A day in the life of...

The young have something no one else has or ever will have. Time.

It's true. We are smart, beautiful and...alcoholic.

Tuesday, August 16, 2011

"But it is always the good swimmers who drown"

It's actually not that difficult to be part of the party scene in Melbourne and avoid AFL footballers. They all tend to freqent the same places with the same sorts of music and the same sorts of women and if you don't go there the only place you see them is in the street, at restaurants and on the footy field. Which is how it should be, for a variety of reasons. Firstly, we leave the WAGing to the women who don't actually like football, because you once things go sour (as they generally do) you can't cheer them on. Or if they don't play for your team you're usually predisposed to hating them. Then there's the fact that footy players tend to be selfish and chauvinistic both in the bedroom and out, and we can't have that. In our experience affairs with footballers tend to be memerable foir all the wrong reasons. Yes they have good bodies but it just isn't worth it.

Of course, sometimes you can't avoid them. Sometimes you live right next door.

A recently moved into an apartment with her friend G who decided she had to move out of home when her boyfriend moved back home, because she was not happy with the parents being part of their relationship. It's a great apartment with one small floor. Their neighbour is a certain young AFL player (who we won't name because that isn't what we do here at French Toast and Failure) and his girlfriend. Generalising again, but footballers treat their girlfriends worse than J treats her boyfriends.
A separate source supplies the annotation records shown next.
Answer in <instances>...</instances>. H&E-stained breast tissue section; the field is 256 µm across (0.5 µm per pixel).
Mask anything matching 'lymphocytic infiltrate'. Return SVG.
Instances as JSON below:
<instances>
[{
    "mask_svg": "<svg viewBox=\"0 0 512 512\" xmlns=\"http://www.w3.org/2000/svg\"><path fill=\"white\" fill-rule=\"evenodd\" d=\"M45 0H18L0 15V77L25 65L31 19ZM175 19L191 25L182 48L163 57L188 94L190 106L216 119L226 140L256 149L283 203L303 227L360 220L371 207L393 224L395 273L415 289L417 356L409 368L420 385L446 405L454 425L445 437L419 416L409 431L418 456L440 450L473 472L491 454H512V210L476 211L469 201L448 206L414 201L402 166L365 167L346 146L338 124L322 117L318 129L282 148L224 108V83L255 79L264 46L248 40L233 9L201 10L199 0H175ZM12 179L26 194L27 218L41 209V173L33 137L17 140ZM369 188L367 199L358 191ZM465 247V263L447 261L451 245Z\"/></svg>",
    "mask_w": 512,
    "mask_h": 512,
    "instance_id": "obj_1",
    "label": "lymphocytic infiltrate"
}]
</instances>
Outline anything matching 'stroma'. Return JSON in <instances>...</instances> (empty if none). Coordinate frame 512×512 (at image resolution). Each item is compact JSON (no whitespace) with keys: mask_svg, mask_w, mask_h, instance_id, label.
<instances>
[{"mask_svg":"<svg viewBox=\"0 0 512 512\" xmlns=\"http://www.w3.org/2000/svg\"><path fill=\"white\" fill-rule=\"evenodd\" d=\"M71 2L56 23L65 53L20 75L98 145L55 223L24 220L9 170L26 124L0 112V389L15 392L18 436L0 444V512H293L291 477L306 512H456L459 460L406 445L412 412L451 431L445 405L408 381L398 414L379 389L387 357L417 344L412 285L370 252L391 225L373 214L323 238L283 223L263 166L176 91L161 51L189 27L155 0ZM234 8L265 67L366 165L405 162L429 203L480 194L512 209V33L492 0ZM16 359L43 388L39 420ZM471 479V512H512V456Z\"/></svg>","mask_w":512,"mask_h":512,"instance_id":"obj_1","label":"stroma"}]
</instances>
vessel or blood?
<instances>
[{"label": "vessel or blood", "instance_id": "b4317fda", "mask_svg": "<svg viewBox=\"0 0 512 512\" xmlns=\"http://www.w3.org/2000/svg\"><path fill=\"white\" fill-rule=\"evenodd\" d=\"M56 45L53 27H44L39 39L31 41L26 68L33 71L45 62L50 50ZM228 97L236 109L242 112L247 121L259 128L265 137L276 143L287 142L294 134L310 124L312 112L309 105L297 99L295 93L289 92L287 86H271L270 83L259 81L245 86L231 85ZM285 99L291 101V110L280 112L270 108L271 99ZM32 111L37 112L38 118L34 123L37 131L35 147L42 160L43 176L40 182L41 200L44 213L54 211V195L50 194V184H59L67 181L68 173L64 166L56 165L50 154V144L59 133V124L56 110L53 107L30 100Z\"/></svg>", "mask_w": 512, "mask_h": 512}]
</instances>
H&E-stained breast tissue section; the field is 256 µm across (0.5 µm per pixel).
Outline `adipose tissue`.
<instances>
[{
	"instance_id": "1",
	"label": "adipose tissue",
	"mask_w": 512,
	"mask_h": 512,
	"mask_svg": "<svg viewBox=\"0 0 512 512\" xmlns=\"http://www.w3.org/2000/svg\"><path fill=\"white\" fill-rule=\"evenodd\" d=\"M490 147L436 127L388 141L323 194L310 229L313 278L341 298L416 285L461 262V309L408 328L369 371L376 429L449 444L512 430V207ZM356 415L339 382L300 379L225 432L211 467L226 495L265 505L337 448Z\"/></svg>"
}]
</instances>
It all started off well and good. Footballer was friendly and nice and invited A and G over for dinner. The girlfriend was mysteriously absent from dinner (apparently she was too 'shy' although when A and G have actually spoken to her she seems normal) but nothing else was particularly odd. Then footballer started texting them regularly on Saturday nights asking them to come to certain 'designated' AFL clubs. They both flat out refused because that's not their scene. They are both trashbag violent drunks, not blonde models who flash their underwear in tight skirts and giggle after 1 cocktail. One late night footballer called G and asked if they could share a taxi home because he'd forgotten the key to the building. G agreed and once they were back at the apartment footballer invited G in. Fairly drunk herself she agreed, if only to fry up a hamburger and make a mess in his kitchen. Footballer had other things on his mind, kissing her and informing her the girlfriend was away for the weekend. G was shocked, reminded him she had a boyfriend she was actually faithful to (except for that one horrible time with Dumbass) and left. They haven't seen a great deal of each other since then, though it hasn't been overly awkward when they have.

A week later footballer called A to complain that his fridge wasn't working and if she was alone could he come up and so she could help him out? How dumb does he think A is? She knows nothing about electrical equipment and doesn't see any need to give him refridgeration advice when no one else was around. She complained of being too busy and called G straight away.

Footballers. Great on the field, trouble off the field. All we know is that footballer is not getting any kind of roomate threeway with A and G. Maybe he should try his luck with J? Only she won't do threeways unless it's with two guys. Or Megan Gale. As it should be.